© Sucession Picasso, VEGAP, Madrid, 2023
Las 50 exposiciones organizadas para conmemorar el 50º aniversario de su muerte, que han puesto un énfasis extático en el artista, han ido de lo horrendo a lo excelente.
A medida que transcurren las décadas, la figura de Picasso pasa de tener la medida del genio a la del hombre legendario, concepto este último enigmático, turbio, pues a la leyenda de héroe de la modernidad se añaden otras conjeturas, incluso fabulaciones, dependiendo de las épocas culturales, pero eso es también lo que alimenta de tensión al personaje. Cincuenta años después de su muerte, museos de todo el mundo han celebrado al gran transformador de la pintura del siglo XX, al excéntrico (fuera del eje) y extranjero (de por vida, en Francia), al artista vernáculo y transcultural, al chamán y a quien, al contrario que Miró, jamás pretendió asesinar la pintura sino explotar hasta la última de sus posibilidades.
Bataille lo expresó de manera encomiable al referirse a sus cuadros como “horrendos”. En un artículo titulado Sol pútrido, celebraba así la descomposición picassiana del sol: “El mismo sol que simboliza la elevación, el logro formal, la unidad y productividad de una cultura, es un sol inherentemente violento y despilfarrador. Ese sol en su cénit, el más cegador, es el que alcanzamos a ver exponiéndonos a un peligro”. Picasso sigue siendo esa luz plausible en homenajes, exposiciones, seminarios, ensayos. Centelleos que en ocasiones nos iluminan o nos proyectan como sombras, pues sabemos que el sol escapa a una visión definitiva, privilegiada. De unas exposiciones, salimos enriquecidos, capaces de absorber su pintura en otro paradigma de valores; de otras, desposeídos, porque a veces el comisario es el obstáculo.
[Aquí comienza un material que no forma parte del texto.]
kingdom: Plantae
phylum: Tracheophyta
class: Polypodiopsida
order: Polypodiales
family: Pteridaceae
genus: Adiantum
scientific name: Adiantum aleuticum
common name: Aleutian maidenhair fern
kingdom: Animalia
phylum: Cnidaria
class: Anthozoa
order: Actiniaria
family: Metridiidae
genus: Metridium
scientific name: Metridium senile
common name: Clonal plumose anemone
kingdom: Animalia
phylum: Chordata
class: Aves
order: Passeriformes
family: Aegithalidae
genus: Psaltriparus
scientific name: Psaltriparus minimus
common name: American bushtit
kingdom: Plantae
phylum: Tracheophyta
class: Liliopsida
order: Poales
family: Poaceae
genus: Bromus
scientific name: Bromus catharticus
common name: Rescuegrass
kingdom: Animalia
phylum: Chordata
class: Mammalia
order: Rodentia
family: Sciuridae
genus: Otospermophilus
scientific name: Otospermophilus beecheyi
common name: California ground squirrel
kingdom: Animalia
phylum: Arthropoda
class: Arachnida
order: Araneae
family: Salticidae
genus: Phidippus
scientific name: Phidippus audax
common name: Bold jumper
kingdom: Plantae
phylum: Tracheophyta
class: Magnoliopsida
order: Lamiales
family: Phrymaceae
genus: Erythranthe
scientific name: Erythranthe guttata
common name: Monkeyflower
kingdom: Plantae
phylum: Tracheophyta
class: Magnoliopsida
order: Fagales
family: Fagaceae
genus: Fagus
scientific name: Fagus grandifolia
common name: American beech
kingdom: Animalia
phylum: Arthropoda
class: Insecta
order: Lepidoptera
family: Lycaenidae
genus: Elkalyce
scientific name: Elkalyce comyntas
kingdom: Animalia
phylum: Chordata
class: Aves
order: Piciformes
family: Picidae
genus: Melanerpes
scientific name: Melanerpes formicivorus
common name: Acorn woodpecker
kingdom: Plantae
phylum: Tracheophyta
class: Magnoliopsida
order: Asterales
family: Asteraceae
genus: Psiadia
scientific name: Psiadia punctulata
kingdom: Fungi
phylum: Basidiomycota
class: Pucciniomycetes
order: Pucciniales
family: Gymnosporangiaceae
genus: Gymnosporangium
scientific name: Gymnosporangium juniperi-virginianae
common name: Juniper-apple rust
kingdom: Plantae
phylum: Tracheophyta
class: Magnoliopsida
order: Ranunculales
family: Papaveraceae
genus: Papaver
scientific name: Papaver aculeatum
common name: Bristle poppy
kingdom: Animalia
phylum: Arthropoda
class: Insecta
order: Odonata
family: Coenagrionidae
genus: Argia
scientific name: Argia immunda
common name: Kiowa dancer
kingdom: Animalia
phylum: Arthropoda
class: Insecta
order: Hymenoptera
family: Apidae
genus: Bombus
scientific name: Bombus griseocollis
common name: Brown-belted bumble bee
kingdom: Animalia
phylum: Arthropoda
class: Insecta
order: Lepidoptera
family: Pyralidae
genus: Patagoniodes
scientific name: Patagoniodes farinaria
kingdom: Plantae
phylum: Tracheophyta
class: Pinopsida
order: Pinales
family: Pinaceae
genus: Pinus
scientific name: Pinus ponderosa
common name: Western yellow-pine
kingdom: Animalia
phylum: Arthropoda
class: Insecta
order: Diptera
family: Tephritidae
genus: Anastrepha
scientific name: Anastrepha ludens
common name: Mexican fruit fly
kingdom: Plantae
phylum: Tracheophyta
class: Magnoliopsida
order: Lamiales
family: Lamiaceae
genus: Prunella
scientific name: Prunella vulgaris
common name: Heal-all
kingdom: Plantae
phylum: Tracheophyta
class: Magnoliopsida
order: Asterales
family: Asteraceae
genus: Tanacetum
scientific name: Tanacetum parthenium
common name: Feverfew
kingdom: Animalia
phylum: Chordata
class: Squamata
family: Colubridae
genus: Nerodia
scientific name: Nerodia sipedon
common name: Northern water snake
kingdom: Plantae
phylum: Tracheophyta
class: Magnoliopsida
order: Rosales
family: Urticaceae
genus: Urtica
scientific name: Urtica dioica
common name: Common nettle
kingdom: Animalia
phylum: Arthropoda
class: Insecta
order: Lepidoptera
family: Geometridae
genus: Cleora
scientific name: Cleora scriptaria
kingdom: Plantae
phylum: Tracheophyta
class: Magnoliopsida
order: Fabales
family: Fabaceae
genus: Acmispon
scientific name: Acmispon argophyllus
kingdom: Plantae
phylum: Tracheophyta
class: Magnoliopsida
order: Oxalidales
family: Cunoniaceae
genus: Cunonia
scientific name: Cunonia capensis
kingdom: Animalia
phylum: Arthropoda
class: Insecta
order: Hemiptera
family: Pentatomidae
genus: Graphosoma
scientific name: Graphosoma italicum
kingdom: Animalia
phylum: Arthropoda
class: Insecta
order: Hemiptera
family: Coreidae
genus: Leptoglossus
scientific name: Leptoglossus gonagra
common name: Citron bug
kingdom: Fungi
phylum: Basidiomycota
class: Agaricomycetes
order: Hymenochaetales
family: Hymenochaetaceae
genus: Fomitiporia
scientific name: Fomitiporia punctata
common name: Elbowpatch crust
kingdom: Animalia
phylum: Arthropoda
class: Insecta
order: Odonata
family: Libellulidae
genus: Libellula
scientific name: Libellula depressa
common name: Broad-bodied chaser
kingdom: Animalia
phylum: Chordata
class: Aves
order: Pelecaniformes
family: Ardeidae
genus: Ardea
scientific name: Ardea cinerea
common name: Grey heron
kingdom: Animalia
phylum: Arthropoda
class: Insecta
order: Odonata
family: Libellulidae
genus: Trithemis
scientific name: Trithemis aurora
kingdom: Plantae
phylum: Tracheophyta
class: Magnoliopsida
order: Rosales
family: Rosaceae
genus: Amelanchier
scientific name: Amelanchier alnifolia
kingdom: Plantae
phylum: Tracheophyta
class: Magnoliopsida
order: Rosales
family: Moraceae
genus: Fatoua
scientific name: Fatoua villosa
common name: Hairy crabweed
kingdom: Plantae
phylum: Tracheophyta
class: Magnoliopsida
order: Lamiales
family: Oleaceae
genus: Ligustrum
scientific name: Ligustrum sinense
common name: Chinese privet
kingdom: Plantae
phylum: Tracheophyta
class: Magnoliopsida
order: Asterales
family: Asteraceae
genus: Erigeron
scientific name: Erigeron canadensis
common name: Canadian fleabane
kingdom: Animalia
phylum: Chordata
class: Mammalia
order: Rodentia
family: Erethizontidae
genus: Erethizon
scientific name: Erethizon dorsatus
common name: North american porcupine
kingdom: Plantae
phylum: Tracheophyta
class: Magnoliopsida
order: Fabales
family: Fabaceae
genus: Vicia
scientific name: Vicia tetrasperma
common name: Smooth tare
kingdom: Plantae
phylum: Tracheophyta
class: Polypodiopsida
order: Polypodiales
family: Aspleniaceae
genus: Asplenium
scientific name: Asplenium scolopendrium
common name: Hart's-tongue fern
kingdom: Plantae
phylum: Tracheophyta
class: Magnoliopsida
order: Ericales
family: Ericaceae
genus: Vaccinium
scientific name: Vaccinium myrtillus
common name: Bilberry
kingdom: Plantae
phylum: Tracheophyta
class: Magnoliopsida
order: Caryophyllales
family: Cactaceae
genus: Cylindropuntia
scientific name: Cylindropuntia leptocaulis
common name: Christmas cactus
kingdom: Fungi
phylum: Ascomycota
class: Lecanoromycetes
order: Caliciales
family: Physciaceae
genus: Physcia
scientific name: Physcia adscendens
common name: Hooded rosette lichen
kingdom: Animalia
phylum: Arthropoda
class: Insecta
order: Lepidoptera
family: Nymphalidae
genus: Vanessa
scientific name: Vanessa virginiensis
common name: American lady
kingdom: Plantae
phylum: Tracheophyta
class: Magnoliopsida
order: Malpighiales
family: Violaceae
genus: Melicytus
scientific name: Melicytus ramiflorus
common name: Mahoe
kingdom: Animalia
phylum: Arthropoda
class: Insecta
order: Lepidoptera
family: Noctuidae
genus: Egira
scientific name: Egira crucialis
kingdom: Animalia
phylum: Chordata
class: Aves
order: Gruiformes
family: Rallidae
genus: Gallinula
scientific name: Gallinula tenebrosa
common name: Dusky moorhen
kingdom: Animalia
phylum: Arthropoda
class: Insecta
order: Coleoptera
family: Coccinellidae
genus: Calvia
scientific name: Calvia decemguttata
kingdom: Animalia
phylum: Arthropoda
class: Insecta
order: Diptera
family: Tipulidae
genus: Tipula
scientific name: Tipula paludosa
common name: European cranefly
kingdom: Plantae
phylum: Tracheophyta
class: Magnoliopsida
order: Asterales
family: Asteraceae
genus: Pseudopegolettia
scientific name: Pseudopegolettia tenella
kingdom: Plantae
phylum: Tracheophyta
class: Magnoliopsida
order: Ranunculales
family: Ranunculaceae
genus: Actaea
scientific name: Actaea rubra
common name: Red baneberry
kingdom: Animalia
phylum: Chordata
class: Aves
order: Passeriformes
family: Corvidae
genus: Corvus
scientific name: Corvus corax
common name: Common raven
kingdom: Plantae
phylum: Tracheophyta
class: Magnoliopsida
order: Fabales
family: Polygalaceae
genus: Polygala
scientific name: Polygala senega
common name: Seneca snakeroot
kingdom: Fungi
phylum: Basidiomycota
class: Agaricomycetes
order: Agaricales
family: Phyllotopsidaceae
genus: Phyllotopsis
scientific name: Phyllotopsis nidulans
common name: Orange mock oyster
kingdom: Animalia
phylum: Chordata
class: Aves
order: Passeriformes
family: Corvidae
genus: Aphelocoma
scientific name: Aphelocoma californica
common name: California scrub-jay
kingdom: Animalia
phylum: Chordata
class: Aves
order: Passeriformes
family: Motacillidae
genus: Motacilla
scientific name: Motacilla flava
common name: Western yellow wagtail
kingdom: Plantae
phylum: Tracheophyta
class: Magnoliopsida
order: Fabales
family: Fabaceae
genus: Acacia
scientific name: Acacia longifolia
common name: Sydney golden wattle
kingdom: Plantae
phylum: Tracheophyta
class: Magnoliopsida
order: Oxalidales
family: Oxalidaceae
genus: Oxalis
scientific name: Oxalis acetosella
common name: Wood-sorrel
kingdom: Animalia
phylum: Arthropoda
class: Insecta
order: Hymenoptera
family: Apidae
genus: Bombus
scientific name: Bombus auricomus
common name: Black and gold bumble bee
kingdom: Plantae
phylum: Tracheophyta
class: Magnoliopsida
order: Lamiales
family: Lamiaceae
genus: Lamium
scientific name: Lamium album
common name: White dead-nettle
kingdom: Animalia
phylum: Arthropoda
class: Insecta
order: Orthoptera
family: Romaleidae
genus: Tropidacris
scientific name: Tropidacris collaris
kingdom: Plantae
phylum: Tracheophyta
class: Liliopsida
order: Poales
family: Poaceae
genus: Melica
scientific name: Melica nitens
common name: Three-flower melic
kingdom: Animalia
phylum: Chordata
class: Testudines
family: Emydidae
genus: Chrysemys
De espléndidamente horrenda —y aquí hay que ser literal— se puede calificar la que puede verse hasta el 7 de enero en La Casa Encendida, en Madrid. Espléndida por el volumen de piezas de la última década del artista, pero horrenda por la lógica de simulación que plantea. Picasso: sin título tiene como responsable a Eva Franch y es un artefacto disuasorio más que una exposición. Se compone de 50 obras retituladas por 50 artistas contemporáneos, dispuestas confusamente en dos salas casi a oscuras, saturadas de neones, espejos, cartelas sueltas y tarimas decoradas con frases prestadas, elucubraciones y reproches al homenajeado.
De la superficialidad a la fundamentación hay unos cuantos pasos, y nos llevan al Reina Sofía, donde Eugenio Carmona firma una exposición (hasta el 4 de marzo) cuya causa está en la alteración que se produce en la obra de Picasso y por extensión, en el arte moderno, en 1906, l’année du grand tournant, el año previo a Les demoiselles d’Avignon. Su tesis no es inédita, pero permite sumar lecturas a la luz actual, como la “emergencia del cuerpo como significado” en las pinturas que Picasso crea en el pueblo leridano de Gósol, la relación abierta del pintor con la homosexualidad, los deslizamientos de género en la iconografía popular que el artista observa en las pistas de circo y tinglados de feria, y que durante aquellos años fueron su spécialité. Carmona lo resume en la afirmación de que el pintor “trabajaba dialécticamente entre su propio desarrollo lingüístico y la sinergia con la koiné de lo primitivo”. La idea puede sonar complicada, pero traducida a las 120 obras que la componen es un espectáculo visual.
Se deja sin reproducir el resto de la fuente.